[Originally posted 16 December 2010]
This is the first of a series of Awkward Questions. It’s a bad idea to carry on with inefficient, costly practices just because “that’s the way it has to be”. I would like to challenge some of the basic assumptions about the way digital video and audio is created, distributed and consumed.
If you host, deliver or distribute video/audio content for multiple clients, you may well be faced with the problem of encoding the same video clip into a number of different codec formats, such as H.264/MPEG-4 Part 10, VC-1 (WMV), VP6, VP8, MPEG-2, etc. This is known as transcoding and it’s time-consuming, expensive and wasteful of storage space. Every time you convert from one lossy codec format into another, video quality is reduced (“generation loss”).
So, why encode the same video file into multiple formats? The usual answer goes something like this: (a) there are many different formats, (b) each client can only handle some of the formats, (c) it is necessary to re-code your source material into as many formats as possible, work out which format a particular client needs and deliver that file to the client.
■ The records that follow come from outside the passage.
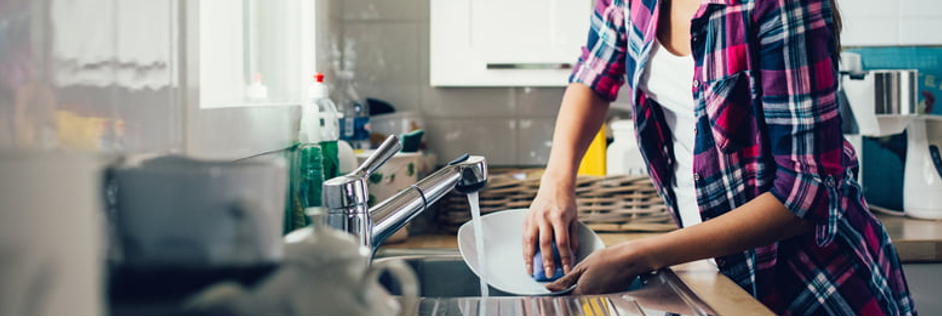
I want to click on cane basket, so click(x=614, y=201).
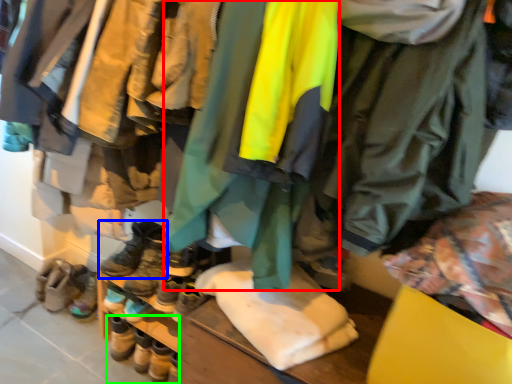
Question: Based on their relative distances, which object is farther from jacket (highlighted by a red box)? Choose from footwear (highlighted by a blue box) and footwear (highlighted by a green box).

Choices:
 (A) footwear
 (B) footwear

Answer: (B)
Wouldn’t it be better to do things differently? Given the ever-increasing computational power and programmability of client platforms – your new TV probably has several powerful DSP chips inside – why not (a) pick just one codec format for your video and (b) embed the decoding instructions in the video file itself? The client doesn’t need to know the format in advance, it simply uses these instructions to correctly decode the file. Your server doesn’t need to guess in advance which codecs each client can support. You can pick the best codec for your content, rather than re-coding it into many different formats.
Go on, ask the awkward question and don’t accept the stock answer.